(页面转录内容)

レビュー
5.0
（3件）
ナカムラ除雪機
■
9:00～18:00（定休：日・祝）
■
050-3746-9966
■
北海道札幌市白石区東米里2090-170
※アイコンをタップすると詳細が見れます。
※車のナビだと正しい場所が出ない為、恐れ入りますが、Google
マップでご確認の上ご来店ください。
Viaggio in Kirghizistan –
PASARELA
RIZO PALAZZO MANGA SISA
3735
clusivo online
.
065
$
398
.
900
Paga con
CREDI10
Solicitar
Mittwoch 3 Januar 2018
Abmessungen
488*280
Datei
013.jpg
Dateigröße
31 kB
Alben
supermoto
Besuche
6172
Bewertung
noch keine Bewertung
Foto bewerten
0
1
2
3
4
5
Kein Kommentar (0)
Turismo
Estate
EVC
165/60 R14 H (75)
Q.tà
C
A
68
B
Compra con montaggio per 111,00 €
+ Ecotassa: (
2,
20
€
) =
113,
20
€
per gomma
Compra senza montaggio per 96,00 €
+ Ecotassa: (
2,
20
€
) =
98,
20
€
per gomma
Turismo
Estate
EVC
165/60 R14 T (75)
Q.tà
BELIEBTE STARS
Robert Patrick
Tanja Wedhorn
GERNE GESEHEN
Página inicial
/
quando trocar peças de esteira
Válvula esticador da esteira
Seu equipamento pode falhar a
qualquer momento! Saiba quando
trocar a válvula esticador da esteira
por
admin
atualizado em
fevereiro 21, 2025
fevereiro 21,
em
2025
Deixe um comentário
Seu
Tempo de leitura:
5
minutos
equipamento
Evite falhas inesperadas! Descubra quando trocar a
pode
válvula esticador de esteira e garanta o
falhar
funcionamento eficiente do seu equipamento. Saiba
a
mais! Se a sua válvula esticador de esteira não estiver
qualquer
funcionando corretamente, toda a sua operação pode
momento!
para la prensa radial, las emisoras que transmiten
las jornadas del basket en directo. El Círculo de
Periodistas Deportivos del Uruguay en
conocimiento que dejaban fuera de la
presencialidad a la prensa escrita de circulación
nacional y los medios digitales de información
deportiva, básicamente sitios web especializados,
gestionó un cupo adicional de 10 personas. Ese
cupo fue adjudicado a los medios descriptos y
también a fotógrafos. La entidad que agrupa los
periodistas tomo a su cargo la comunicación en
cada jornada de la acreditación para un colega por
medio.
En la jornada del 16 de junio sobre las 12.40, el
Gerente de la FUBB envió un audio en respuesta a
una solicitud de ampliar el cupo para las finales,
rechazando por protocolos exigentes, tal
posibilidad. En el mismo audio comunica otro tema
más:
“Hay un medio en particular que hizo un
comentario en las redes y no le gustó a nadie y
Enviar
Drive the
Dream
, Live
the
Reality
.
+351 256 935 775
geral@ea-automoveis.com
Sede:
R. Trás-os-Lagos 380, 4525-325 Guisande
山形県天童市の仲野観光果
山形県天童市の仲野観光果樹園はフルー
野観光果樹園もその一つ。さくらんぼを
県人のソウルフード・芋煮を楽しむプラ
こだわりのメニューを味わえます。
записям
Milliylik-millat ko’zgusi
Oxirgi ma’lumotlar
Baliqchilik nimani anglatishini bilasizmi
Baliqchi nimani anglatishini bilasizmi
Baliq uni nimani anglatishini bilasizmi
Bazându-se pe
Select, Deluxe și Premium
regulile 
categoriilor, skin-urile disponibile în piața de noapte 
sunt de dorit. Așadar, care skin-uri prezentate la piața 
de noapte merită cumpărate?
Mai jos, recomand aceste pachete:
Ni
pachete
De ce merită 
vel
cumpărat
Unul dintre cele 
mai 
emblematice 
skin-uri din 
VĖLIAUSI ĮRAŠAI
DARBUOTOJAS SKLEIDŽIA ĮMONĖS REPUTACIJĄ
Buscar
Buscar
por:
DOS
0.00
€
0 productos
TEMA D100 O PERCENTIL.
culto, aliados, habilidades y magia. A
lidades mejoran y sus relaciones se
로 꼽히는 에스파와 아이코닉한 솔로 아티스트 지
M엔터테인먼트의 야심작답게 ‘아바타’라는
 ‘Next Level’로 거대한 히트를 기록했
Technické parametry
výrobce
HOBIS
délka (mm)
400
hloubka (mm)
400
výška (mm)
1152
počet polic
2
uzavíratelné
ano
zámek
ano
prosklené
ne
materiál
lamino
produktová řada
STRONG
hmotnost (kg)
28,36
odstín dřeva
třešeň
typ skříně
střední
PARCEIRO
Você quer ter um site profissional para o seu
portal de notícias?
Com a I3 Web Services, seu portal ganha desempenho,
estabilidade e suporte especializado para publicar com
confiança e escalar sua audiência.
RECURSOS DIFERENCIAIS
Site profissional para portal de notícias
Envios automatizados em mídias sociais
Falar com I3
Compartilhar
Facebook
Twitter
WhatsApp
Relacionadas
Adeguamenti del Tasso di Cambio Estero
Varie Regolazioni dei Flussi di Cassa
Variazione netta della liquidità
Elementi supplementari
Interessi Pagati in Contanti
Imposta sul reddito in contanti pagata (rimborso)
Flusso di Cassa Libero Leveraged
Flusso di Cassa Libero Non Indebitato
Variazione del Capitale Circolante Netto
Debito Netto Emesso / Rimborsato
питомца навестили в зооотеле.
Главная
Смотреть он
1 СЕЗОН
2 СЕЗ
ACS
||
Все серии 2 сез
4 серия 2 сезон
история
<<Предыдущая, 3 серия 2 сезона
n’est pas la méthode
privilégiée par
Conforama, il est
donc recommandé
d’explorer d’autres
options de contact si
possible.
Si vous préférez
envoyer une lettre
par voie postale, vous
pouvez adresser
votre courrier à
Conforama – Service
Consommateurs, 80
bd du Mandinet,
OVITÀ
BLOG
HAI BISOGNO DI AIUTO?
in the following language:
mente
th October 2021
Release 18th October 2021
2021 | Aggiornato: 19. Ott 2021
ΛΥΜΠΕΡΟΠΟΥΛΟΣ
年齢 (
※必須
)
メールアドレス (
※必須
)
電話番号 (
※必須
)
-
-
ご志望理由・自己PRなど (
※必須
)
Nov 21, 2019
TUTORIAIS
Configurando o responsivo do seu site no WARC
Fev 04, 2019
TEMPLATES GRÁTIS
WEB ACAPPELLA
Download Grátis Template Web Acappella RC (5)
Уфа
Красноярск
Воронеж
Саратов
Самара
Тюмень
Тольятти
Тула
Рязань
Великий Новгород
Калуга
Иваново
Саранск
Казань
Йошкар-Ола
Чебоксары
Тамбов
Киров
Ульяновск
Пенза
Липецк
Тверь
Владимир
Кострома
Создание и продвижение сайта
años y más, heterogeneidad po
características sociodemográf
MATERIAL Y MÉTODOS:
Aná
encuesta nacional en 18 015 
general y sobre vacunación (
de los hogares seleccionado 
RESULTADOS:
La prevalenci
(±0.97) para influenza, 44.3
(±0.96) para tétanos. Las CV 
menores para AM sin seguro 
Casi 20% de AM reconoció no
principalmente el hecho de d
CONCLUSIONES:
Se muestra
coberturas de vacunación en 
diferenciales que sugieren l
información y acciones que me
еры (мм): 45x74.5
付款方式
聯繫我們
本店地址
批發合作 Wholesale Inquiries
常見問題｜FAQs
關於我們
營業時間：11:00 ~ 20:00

练习要求
将材料从开头一直到含有“Abmessungen”的那一行（含首尾两行）的全部文字整理成 Markdown 表格，列名分别为“序号”和“文本行”，空行不列入表中。

任务结果
| 序号 | 文本行 |
|---|---|
| 1 | レビュー |
| 2 | 5.0 |
| 3 | （3件） |
| 4 | ナカムラ除雪機 |
| 5 | ■ |
| 6 | 9:00～18:00（定休：日・祝） |
| 7 | ■ |
| 8 | 050-3746-9966 |
| 9 | ■ |
| 10 | 北海道札幌市白石区東米里2090-170 |
| 11 | ※アイコンをタップすると詳細が見れます。 |
| 12 | ※車のナビだと正しい場所が出ない為、恐れ入りますが、Google |
| 13 | マップでご確認の上ご来店ください。 |
| 14 | Viaggio in Kirghizistan – |
| 15 | PASARELA |
| 16 | RIZO PALAZZO MANGA SISA |
| 17 | 3735 |
| 18 | clusivo online |
| 19 | . |
| 20 | 065 |
| 21 | $ |
| 22 | 398 |
| 23 | . |
| 24 | 900 |
| 25 | Paga con |
| 26 | CREDI10 |
| 27 | Solicitar |
| 28 | Mittwoch 3 Januar 2018 |
| 29 | Abmessungen |